While Dubai's overall property stocks plunged as much as 34% between February and April 2026, the residential segment witnessed only 4%-7% fall in prices prices

The Iran war and the resultant volatility have failed to slow down Dubai’s residential property market’s steady rise, as home prices declined far less than real estate stocks, highlighting the strength of the market’s underlying fundamentals.

According to the real estate consultant ANAROCK, while Dubai’s overall property stocks plunged as much as 34% at their peak during the conflict between February and April 2026, the residential segment witnessed only 4%-7% fall in prices prices, marking the widest gap between market sentiment and underlying asset performance recorded during any crisis situation.

As per ANAROCK, average residential prices in the first half of 2026 stood at around AED 1,900 per square foot, compared with AED 1,800 per square foot seen during the same period in 2025, reflecting a 6% year-on-year increase.

“Dubai recorded more than 206,166 residential transactions worth AED 547 billion in 2025, an 18% increase in transaction volumes from a year earlier.

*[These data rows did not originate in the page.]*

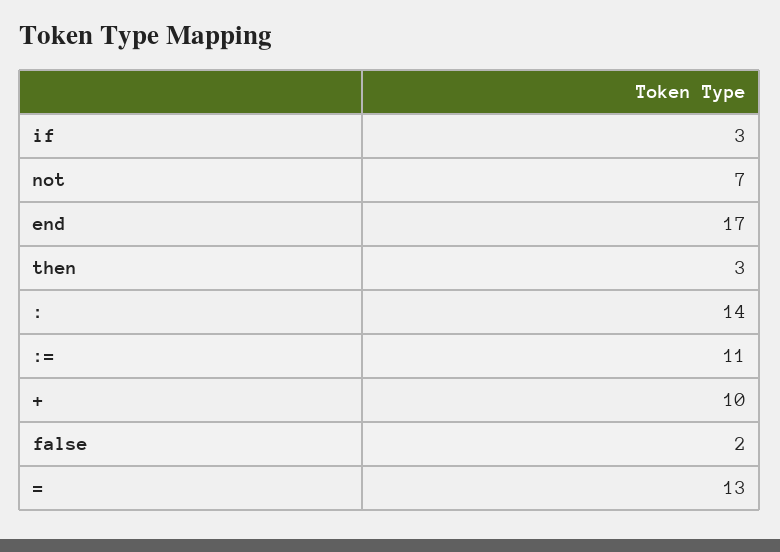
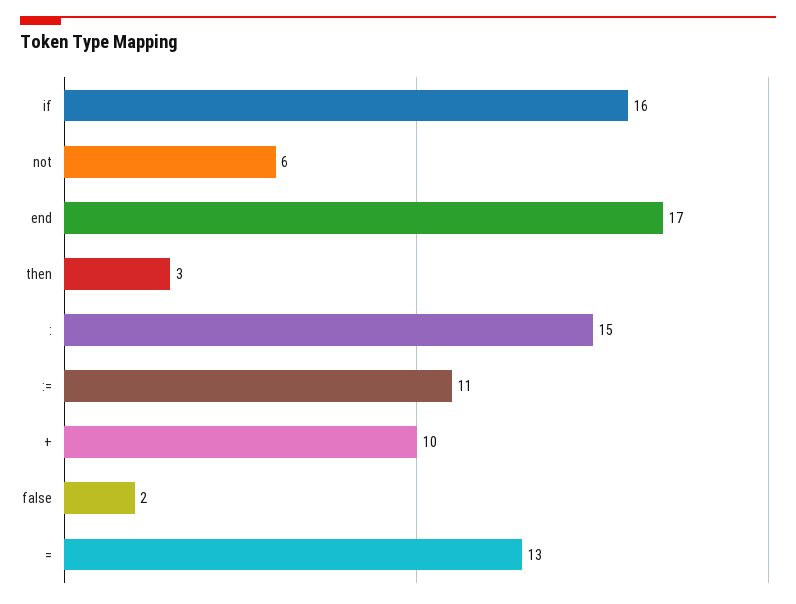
if: 3 -> 16
not: 7 -> 6
:: 14 -> 15

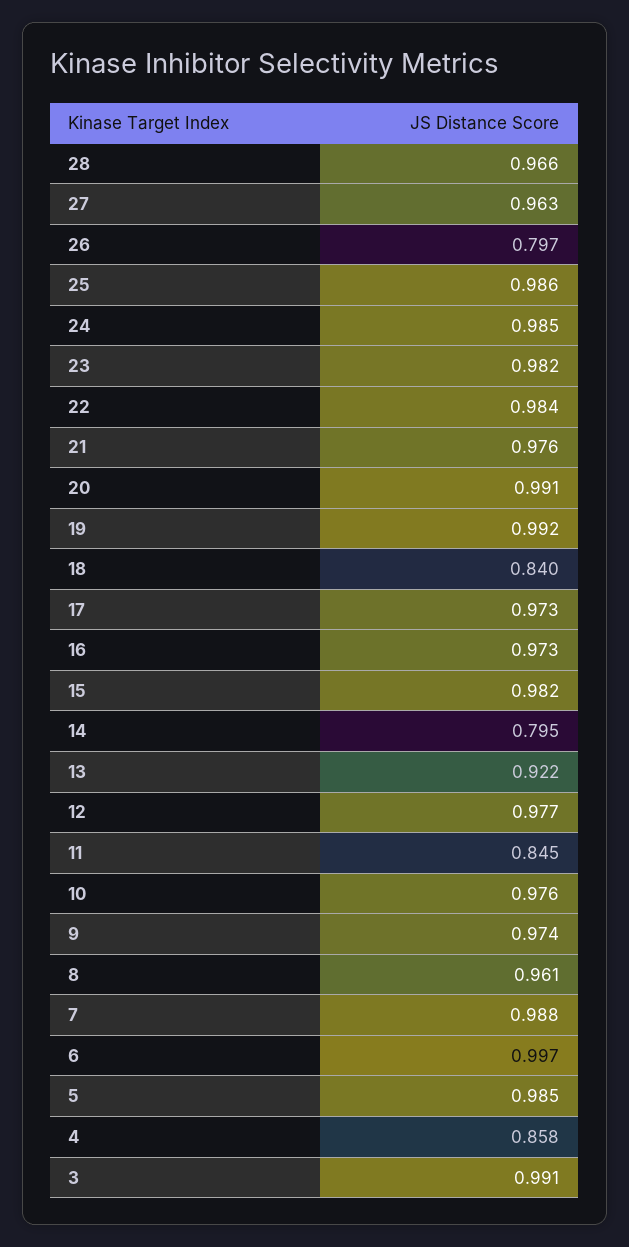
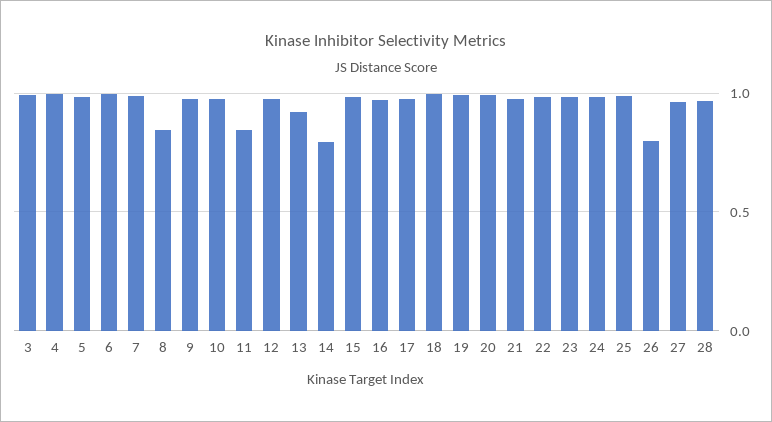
18: 0.84 -> 1
8: 0.961 -> 0.85
4: 0.858 -> 1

The total sales value rose nearly 26% year-on-year and was ten times higher than the AED 54 billion recorded in 2020,” ANAROCK noted.

In the first half of 2026, residential transactions totalled AED 225.7 billion in the emirati city, As per ANAROCK’s estimates, this represented a 15% increase compared with 2024 but was 16% lower than the 2025’s exceptionally strong levels. Off-plan properties, on the other hand, continued to dominate activity, accounting for nearly 70%-77% of all residential transactions during the period.

“The conflict early in 2026 tested Dubai’s residential market at a time when regional uncertainty was at its peak. In the months that followed, buyer activity returned steadily, prices remained resilient, and demand continued to be supported by strong structural fundamentals rather than speculative momentum,” said Aayush Puri, CEO – Residential, Middle East and CEO – ANAROCK Channel Partners (India).

“The recovery has been underpinned by robust market fundamentals. Dubai recorded AED 225.7 billion worth of residential transactions in the first half of 2026, representing 15% growth against 2024 but dropping 16% against 2025. Moreover, off-plan transactions consistently accounted for nearly 70%-77% of market activity throughout the period, highlighting sustained buyer confidence despite short-term uncertainty,” he added.

For the remainder of 2026, ANAROCK expects Dubai residential prices to rise another 4%-7%, with the potential for gains of 8%-13% if geopolitical volatilities in the Middle East ease. However, for the consultancy, renewed geopolitical conflict in the second half of the year remains the key downside risk for residential demand.